Thanks @spinkney ! I wrote the the first second parameterization in that way to emphasize that I use a multi-normal distribution. What I really use in my code is what I believe a non-centered parameterization of the multi-normal prior:
transformed data {
matrix[2,2] VCoV = rep_matrix(-0.5,2,2); // [1,-0.5;
VCoV = add_diag(1.5,VCoV); // -0.5,1]
matrix[2,2] L = cholesky_decompose(VCoV);
}
parameters {
vector[2] beta_raw;
}
transformed parameters {
vector[3] beta;
beta[1:2] = L*beta_raw;
beta[3] = 0.0-sum(beta[1:2]);
}
model {
beta_raw ~ normal(0.0,1.0);
}
This parameterization should avoid the call of multi-normal density functions.
Another related modeling issue that troubles me is that I would like to model the residual correlation among read count of cell groups.
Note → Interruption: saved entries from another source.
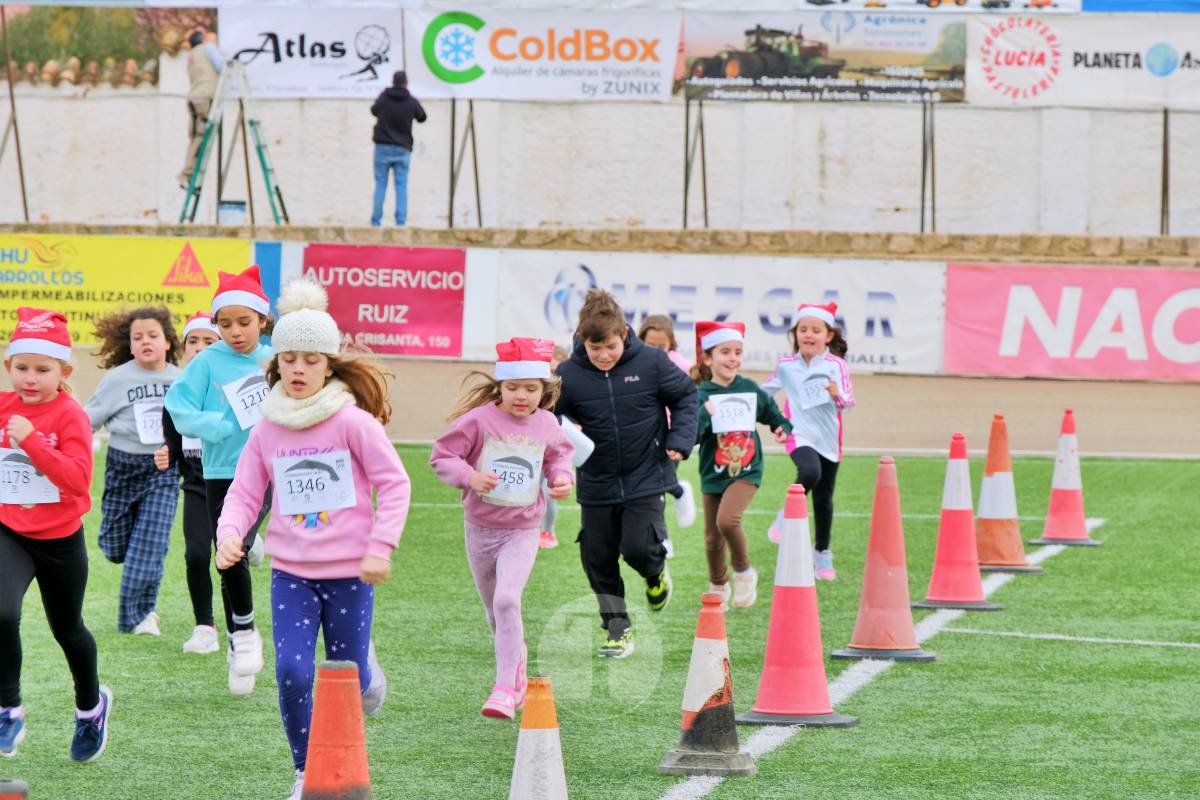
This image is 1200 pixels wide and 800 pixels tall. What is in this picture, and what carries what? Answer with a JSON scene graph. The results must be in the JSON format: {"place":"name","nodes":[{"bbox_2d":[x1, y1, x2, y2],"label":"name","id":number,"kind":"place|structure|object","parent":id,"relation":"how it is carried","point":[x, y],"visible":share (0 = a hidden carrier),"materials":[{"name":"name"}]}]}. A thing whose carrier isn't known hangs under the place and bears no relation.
{"place":"outdoors","nodes":[
{"label":"outdoors","id":0,"kind":"place"},
{"bbox_2d":[0,442,1199,799],"label":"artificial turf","id":1,"kind":"structure","parent":0,"point":[1018,588],"materials":[{"name":"green plastic"}]},
{"bbox_2d":[0,778,29,799],"label":"traffic cone","id":2,"kind":"object","parent":1,"relation":"on","point":[17,782],"visible":1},
{"bbox_2d":[0,306,112,765],"label":"girl","id":3,"kind":"object","parent":1,"relation":"on","point":[52,535],"visible":0.99},
{"bbox_2d":[88,305,185,637],"label":"child","id":4,"kind":"object","parent":1,"relation":"on","point":[156,386],"visible":0.78},
{"bbox_2d":[151,309,224,653],"label":"child","id":5,"kind":"object","parent":1,"relation":"on","point":[205,330],"visible":0.35},
{"bbox_2d":[165,262,277,697],"label":"girl","id":6,"kind":"object","parent":1,"relation":"on","point":[243,362],"visible":0.61},
{"bbox_2d":[218,271,410,799],"label":"girl","id":7,"kind":"object","parent":1,"relation":"on","point":[320,570],"visible":0.89},
{"bbox_2d":[298,659,372,799],"label":"traffic cone","id":8,"kind":"object","parent":1,"relation":"on","point":[332,672],"visible":0.99,"materials":[{"name":"orange plastic"}]},
{"bbox_2d":[430,335,579,722],"label":"girl","id":9,"kind":"object","parent":1,"relation":"on","point":[529,383],"visible":0.89},
{"bbox_2d":[508,676,568,799],"label":"traffic cone","id":10,"kind":"object","parent":1,"relation":"on","point":[522,791],"visible":1,"materials":[{"name":"white plastic"}]},
{"bbox_2d":[536,349,571,548],"label":"child","id":11,"kind":"object","parent":1,"relation":"on","point":[548,516],"visible":0.1},
{"bbox_2d":[552,289,697,656],"label":"child","id":12,"kind":"object","parent":1,"relation":"on","point":[604,395],"visible":0.96},
{"bbox_2d":[559,417,594,467],"label":"paper","id":13,"kind":"object","parent":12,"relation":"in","point":[576,451],"visible":0.52,"materials":[{"name":"white paper"}]},
{"bbox_2d":[640,312,698,545],"label":"child","id":14,"kind":"object","parent":1,"relation":"on","point":[656,327],"visible":0.26},
{"bbox_2d":[658,592,755,774],"label":"traffic cone","id":15,"kind":"object","parent":1,"relation":"on","point":[696,656],"visible":0.99,"materials":[{"name":"white plastic"}]},
{"bbox_2d":[692,320,795,609],"label":"girl","id":16,"kind":"object","parent":1,"relation":"on","point":[729,348],"visible":0.79},
{"bbox_2d":[739,483,855,725],"label":"traffic cone","id":17,"kind":"object","parent":1,"relation":"on","point":[801,616],"visible":0.99,"materials":[{"name":"red plastic"}]},
{"bbox_2d":[766,299,856,580],"label":"girl","id":18,"kind":"object","parent":1,"relation":"on","point":[816,332],"visible":0.74},
{"bbox_2d":[833,457,933,663],"label":"traffic cone","id":19,"kind":"object","parent":1,"relation":"on","point":[874,567],"visible":0.99,"materials":[{"name":"orange"}]},
{"bbox_2d":[913,426,1002,609],"label":"traffic cone","id":20,"kind":"object","parent":1,"relation":"on","point":[942,525],"visible":0.99,"materials":[{"name":"red plastic"}]},
{"bbox_2d":[972,414,1044,572],"label":"traffic cone","id":21,"kind":"object","parent":1,"relation":"on","point":[982,528],"visible":0.93,"materials":[{"name":"orange plastic"}]},
{"bbox_2d":[1029,408,1100,547],"label":"traffic cone","id":22,"kind":"object","parent":1,"relation":"on","point":[1046,537],"visible":0.99,"materials":[{"name":"red plastic"}]},
{"bbox_2d":[1,78,1198,241],"label":"stone wall","id":23,"kind":"structure","parent":0,"point":[167,176],"materials":[{"name":"concrete"}]},
{"bbox_2d":[217,4,405,97],"label":"white banner","id":24,"kind":"object","parent":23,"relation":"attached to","point":[383,64],"visible":0.75,"materials":[{"name":"white plastic"}]},
{"bbox_2d":[406,6,680,101],"label":"banner","id":25,"kind":"object","parent":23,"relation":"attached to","point":[487,89],"visible":0.84,"materials":[{"name":"white plastic"}]},
{"bbox_2d":[673,10,968,102],"label":"banner","id":26,"kind":"object","parent":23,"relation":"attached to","point":[895,99],"visible":0.81,"materials":[{"name":"multicoloured plastic"}]},
{"bbox_2d":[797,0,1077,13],"label":"banner","id":27,"kind":"object","parent":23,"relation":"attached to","point":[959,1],"visible":0.98,"materials":[{"name":"white"}]},
{"bbox_2d":[966,10,1198,108],"label":"banner","id":28,"kind":"object","parent":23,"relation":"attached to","point":[989,92],"visible":0.89,"materials":[{"name":"white plastic"}]},
{"bbox_2d":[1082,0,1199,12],"label":"blue banner","id":29,"kind":"object","parent":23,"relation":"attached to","point":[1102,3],"visible":0.85,"materials":[{"name":"blue"}]},
{"bbox_2d":[0,220,1199,375],"label":"low wall","id":30,"kind":"structure","parent":0,"point":[301,246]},
{"bbox_2d":[0,1,30,220],"label":"metal pole","id":31,"kind":"object","parent":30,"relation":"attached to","point":[24,201],"visible":0.91,"materials":[{"name":"brown metal"}]},
{"bbox_2d":[0,231,251,347],"label":"yellow banner","id":32,"kind":"object","parent":30,"relation":"attached to","point":[174,253],"visible":0.65,"materials":[{"name":"yellow plastic"}]},
{"bbox_2d":[217,199,246,225],"label":"bucket","id":33,"kind":"object","parent":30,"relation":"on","point":[231,206],"visible":0.7,"materials":[{"name":"plastic"}]},
{"bbox_2d":[177,53,290,225],"label":"stepladder","id":34,"kind":"object","parent":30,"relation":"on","point":[261,159],"visible":0.93,"materials":[{"name":"metal"}]},
{"bbox_2d":[177,26,224,195],"label":"person","id":35,"kind":"object","parent":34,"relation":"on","point":[200,78],"visible":0.62},
{"bbox_2d":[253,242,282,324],"label":"blue banner","id":36,"kind":"object","parent":30,"relation":"attached to","point":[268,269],"visible":0.44,"materials":[{"name":"blue plastic"}]},
{"bbox_2d":[298,242,467,358],"label":"red banner","id":37,"kind":"object","parent":30,"relation":"attached to","point":[428,334],"visible":0.78,"materials":[{"name":"red plastic"}]},
{"bbox_2d":[370,70,426,224],"label":"man","id":38,"kind":"object","parent":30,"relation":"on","point":[405,96],"visible":0.96},
{"bbox_2d":[447,98,482,228],"label":"metal pole","id":39,"kind":"object","parent":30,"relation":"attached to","point":[452,197],"visible":0.75,"materials":[{"name":"metal"}]},
{"bbox_2d":[683,95,708,228],"label":"metal pole","id":40,"kind":"object","parent":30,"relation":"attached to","point":[686,136],"visible":0.8,"materials":[{"name":"metal"}]},
{"bbox_2d":[483,248,943,376],"label":"white banner","id":41,"kind":"object","parent":30,"relation":"attached to","point":[597,271],"visible":0.67,"materials":[{"name":"white plastic"}]},
{"bbox_2d":[919,99,936,232],"label":"metal pole","id":42,"kind":"object","parent":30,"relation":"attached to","point":[924,136],"visible":0.8,"materials":[{"name":"metal"}]},
{"bbox_2d":[942,262,1198,379],"label":"red banner","id":43,"kind":"object","parent":30,"relation":"attached to","point":[999,306],"visible":0.91,"materials":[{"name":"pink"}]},
{"bbox_2d":[1160,107,1170,236],"label":"metal pole","id":44,"kind":"object","parent":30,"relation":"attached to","point":[1165,117],"visible":0.78,"materials":[{"name":"metal"}]},
{"bbox_2d":[2,353,1199,459],"label":"running track","id":45,"kind":"structure","parent":0,"point":[1137,404],"materials":[{"name":"soil"}]},
{"label":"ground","id":46,"kind":"structure","parent":0},
{"bbox_2d":[0,3,218,86],"label":"shrub","id":47,"kind":"object","parent":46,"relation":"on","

Because standard discrete distributions in Stan do not have a correlation structure, I introduced latent sum-to-zero residuals on the centered log-ratio transformed composition as parameters, and then connect the composition to read counts via the multinomial distribution (instead of solving the compound distribution). Intuitively, the model should be something like:
data {
array[3] int y; // I keep only one observation here for simplicity
}
parameters {
cholesky_factor_corr[3] L;
vector[3] alpha;
sum_to_zero_vector[3] beta;
sum_to_zero_vector[3] intermediate_u; // the latent residuals
}
transformed parameters {
vector[3] sigma = exp(alpha);
vector[3] pi = softmax(beta+intermediate_u);
}
model {
// Hyper-priors
L ~ lkj_corr_cholesky(2);
alpha ~ normal(0.0,1.0);
// Priors
beta ~ normal(0.0,1.0);
intermediate_u ~ multinormal_cholesky(rep_vector(0.0,3),diag_pre_multiply(sigma,L));
y ~ multinomial(pi);
}
Of course such a model yield severe divergent transitions across chains on my actual example data (not shown here), and I identified that is because I model the correlation explicitly as a parameter and the ‘correlation matrix’ to which L correspond is a singular one (being semi positive definite instead of positive definite, having rank N-1) due to the sum-to-zero constraint on the residuals.
A more numerically stable version of the model would reduce the dimension of alpha and L to 2 and use an explicit modeling the sum-to-zero constraint similar to what I have posted above.
data {
array[3] int y; // I keep only one observation here for simplicity
}
parameters {
cholesky_factor_corr[2] L;
vector[2] alpha;
sum_to_zero_vector[3] beta;
vector[2] intermediate_u_raw; // the latent residuals
}
transformed parameters {
vector[2] sigma = exp(alpha);
vector[3] intermediate_u;
intermediate_u[1:2] = diag_pre_multiply(sigma,L)*intermediate_u_raw;
intermediate_u[3] = 0.0 - sum(intermediate_u[1:2]);
vector[3] pi = softmax(beta+intermediate_u);
}
model {
// Hyper-priors
L ~ lkj_corr_cholesky(2);
alpha ~ normal(0.0,1.0);
// Priors
beta ~ normal(0.0,1.0);
intermediate_u_raw ~ normal(0.0,1.0);
y ~ multinomial(pi);
}
generated quantities {
real sigma_3 = calculate_the_singular_VCoV_and_return_constrained_sigma(sigma,L);
}
But by doing this, I seem to lose my ability to directly impose a prior on the (log-transformed) standard deviation of the 3rd latent residual, and I would like to keep it. Additionally, I did observe inflated posterior variance on sigma_3, and thus the ordering of the input data would matter.
To summarize, I have a vector of alpha that has a constraint much more complicated than the sum-to-zero one, and I would like to impose a prior (hopefully normal) on the full vector. Is there any way to go around it?